══ Supplied data ══
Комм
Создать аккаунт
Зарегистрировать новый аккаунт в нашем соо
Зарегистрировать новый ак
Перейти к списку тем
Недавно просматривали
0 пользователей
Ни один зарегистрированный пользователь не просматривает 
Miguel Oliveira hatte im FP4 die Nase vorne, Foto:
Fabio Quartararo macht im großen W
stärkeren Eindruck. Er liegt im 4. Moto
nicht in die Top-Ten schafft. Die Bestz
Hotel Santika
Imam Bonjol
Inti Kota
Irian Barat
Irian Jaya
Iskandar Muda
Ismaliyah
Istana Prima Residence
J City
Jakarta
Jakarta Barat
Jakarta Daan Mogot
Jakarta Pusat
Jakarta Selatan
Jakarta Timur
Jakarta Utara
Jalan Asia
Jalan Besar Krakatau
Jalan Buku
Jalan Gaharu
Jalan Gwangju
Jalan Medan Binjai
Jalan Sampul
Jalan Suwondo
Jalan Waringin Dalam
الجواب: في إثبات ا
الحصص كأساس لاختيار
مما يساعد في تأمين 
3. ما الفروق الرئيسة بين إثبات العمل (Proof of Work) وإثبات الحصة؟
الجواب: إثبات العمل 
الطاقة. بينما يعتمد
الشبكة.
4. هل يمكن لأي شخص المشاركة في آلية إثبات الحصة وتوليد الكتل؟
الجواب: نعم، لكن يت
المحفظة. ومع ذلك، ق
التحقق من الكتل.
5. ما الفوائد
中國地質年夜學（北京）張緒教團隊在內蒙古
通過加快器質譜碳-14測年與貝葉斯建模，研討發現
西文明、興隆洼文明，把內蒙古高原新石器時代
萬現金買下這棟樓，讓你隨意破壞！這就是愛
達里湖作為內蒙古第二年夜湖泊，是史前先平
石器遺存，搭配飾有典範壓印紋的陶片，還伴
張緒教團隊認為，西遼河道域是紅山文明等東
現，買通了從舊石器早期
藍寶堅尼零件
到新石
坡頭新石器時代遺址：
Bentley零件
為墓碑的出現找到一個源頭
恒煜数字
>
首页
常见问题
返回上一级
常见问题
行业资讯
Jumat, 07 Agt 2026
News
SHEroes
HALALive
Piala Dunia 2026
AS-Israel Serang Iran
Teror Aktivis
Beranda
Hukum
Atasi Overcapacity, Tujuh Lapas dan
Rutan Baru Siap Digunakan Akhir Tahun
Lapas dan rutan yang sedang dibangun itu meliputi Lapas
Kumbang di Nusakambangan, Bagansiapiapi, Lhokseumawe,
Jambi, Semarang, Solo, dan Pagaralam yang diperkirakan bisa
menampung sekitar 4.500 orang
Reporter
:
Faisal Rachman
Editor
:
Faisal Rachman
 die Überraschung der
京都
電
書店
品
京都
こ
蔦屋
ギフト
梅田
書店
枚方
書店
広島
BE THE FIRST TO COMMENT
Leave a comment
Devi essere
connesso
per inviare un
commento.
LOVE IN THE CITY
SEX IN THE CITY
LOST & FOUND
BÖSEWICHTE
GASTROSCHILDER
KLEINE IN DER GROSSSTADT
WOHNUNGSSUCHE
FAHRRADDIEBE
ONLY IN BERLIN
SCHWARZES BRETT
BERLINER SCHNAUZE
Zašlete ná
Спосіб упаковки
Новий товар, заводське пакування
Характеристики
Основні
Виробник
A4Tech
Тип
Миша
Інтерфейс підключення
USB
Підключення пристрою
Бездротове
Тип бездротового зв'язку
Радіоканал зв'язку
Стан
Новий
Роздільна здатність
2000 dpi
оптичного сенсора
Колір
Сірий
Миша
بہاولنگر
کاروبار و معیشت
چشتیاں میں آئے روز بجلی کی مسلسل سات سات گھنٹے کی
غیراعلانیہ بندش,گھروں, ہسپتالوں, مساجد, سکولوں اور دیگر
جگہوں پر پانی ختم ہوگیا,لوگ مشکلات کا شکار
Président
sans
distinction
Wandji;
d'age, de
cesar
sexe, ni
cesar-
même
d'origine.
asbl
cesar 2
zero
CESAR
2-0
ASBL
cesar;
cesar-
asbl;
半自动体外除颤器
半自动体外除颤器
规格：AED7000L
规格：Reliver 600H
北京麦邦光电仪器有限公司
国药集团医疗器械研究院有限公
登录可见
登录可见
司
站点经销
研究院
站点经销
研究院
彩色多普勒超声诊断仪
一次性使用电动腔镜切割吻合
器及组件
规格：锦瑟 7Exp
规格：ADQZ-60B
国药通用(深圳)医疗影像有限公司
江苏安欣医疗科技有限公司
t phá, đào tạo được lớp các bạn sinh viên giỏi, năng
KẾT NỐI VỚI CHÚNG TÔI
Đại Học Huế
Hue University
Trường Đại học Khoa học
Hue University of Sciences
═══
Reproduce the entries above exactly, but only the lines between the line holding "die Überraschung der" and the line holding "Спосіб упаковки", inclusive.

*Exercise solution:*
 die Überraschung der
京都
電
書店
品
京都
こ
蔦屋
ギフト
梅田
書店
枚方
書店
広島
BE THE FIRST TO COMMENT
Leave a comment
Devi essere
connesso
per inviare un
commento.
LOVE IN THE CITY
SEX IN THE CITY
LOST & FOUND
BÖSEWICHTE
GASTROSCHILDER
KLEINE IN DER GROSSSTADT
WOHNUNGSSUCHE
FAHRRADDIEBE
ONLY IN BERLIN
SCHWARZES BRETT
BERLINER SCHNAUZE
Zašlete ná
Спосіб упаковки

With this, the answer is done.